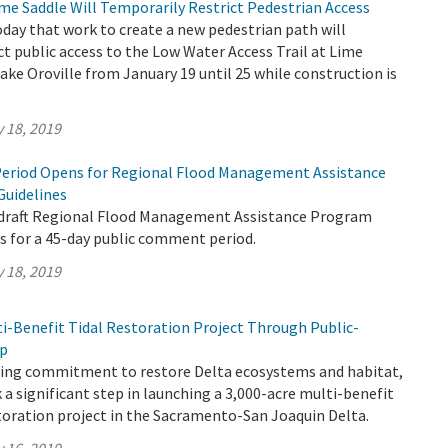
me Saddle Will Temporarily Restrict Pedestrian Access
ay that work to create a new pedestrian path will
ct public access to the Low Water Access Trail at Lime
ake Oroville from January 19 until 25 while construction is
 18, 2019
eriod Opens for Regional Flood Management Assistance
Guidelines
 draft Regional Flood Management Assistance Program
s for a 45-day public comment period.
 18, 2019
ti-Benefit Tidal Restoration Project Through Public-
ip
going commitment to restore Delta ecosystems and habitat,
a significant step in launching a 3,000-acre multi-benefit
toration project in the Sacramento-San Joaquin Delta.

********

▸ **Task**
Quote the text from every row above verbatim, leaving out the pictures.

▸ **Task solution**
me Saddle Will Temporarily Restrict Pedestrian Access
ay that work to create a new pedestrian path will
ct public access to the Low Water Access Trail at Lime
ake Oroville from January 19 until 25 while construction is
 18, 2019
eriod Opens for Regional Flood Management Assistance
Guidelines
 draft Regional Flood Management Assistance Program
s for a 45-day public comment period.
 18, 2019
ti-Benefit Tidal Restoration Project Through Public-
ip
going commitment to restore Delta ecosystems and habitat,
a significant step in launching a 3,000-acre multi-benefit
toration project in the Sacramento-San Joaquin Delta.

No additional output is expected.